Repeat every entry in full. Match each line exactly.

- _Provided records_
################
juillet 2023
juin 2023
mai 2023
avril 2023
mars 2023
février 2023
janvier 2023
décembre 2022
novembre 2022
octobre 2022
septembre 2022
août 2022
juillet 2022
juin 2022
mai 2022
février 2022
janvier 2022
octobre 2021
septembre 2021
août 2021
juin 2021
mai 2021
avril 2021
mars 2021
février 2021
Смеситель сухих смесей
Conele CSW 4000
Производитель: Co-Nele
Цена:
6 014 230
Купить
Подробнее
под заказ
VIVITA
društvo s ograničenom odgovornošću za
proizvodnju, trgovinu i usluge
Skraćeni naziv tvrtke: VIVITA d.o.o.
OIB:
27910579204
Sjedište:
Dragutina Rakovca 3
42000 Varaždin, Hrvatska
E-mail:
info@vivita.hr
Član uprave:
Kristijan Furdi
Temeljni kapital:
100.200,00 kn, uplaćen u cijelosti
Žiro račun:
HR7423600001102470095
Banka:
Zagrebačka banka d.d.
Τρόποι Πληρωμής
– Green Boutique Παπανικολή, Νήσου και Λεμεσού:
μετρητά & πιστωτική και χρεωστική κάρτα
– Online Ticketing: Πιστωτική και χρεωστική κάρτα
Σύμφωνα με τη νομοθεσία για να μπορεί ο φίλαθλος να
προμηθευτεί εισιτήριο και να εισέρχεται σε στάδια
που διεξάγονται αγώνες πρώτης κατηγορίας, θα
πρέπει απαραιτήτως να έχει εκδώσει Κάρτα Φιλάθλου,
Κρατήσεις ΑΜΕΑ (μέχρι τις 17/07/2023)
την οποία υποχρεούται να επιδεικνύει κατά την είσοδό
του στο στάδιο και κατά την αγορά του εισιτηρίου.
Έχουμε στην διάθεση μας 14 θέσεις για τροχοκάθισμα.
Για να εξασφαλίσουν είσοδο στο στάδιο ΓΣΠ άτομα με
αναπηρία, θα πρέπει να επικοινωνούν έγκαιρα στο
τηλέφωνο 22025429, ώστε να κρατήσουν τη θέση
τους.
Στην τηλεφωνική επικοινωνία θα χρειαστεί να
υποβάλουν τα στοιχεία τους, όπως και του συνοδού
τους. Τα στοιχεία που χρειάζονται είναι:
################
- _Problem solution_
juillet 2023
juin 2023
mai 2023
avril 2023
mars 2023
février 2023
janvier 2023
décembre 2022
novembre 2022
octobre 2022
septembre 2022
août 2022
juillet 2022
juin 2022
mai 2022
février 2022
janvier 2022
octobre 2021
septembre 2021
août 2021
juin 2021
mai 2021
avril 2021
mars 2021
février 2021
Смеситель сухих смесей
Conele CSW 4000
Производитель: Co-Nele
Цена:
6 014 230
Купить
Подробнее
под заказ
VIVITA
društvo s ograničenom odgovornošću za
proizvodnju, trgovinu i usluge
Skraćeni naziv tvrtke: VIVITA d.o.o.
OIB:
27910579204
Sjedište:
Dragutina Rakovca 3
42000 Varaždin, Hrvatska
E-mail:
info@vivita.hr
Član uprave:
Kristijan Furdi
Temeljni kapital:
100.200,00 kn, uplaćen u cijelosti
Žiro račun:
HR7423600001102470095
Banka:
Zagrebačka banka d.d.
Τρόποι Πληρωμής
– Green Boutique Παπανικολή, Νήσου και Λεμεσού:
μετρητά & πιστωτική και χρεωστική κάρτα
– Online Ticketing: Πιστωτική και χρεωστική κάρτα
Σύμφωνα με τη νομοθεσία για να μπορεί ο φίλαθλος να
προμηθευτεί εισιτήριο και να εισέρχεται σε στάδια
που διεξάγονται αγώνες πρώτης κατηγορίας, θα
πρέπει απαραιτήτως να έχει εκδώσει Κάρτα Φιλάθλου,
Κρατήσεις ΑΜΕΑ (μέχρι τις 17/07/2023)
την οποία υποχρεούται να επιδεικνύει κατά την είσοδό
του στο στάδιο και κατά την αγορά του εισιτηρίου.
Έχουμε στην διάθεση μας 14 θέσεις για τροχοκάθισμα.
Για να εξασφαλίσουν είσοδο στο στάδιο ΓΣΠ άτομα με
αναπηρία, θα πρέπει να επικοινωνούν έγκαιρα στο
τηλέφωνο 22025429, ώστε να κρατήσουν τη θέση
τους.
Στην τηλεφωνική επικοινωνία θα χρειαστεί να
υποβάλουν τα στοιχεία τους, όπως και του συνοδού
τους. Τα στοιχεία που χρειάζονται είναι:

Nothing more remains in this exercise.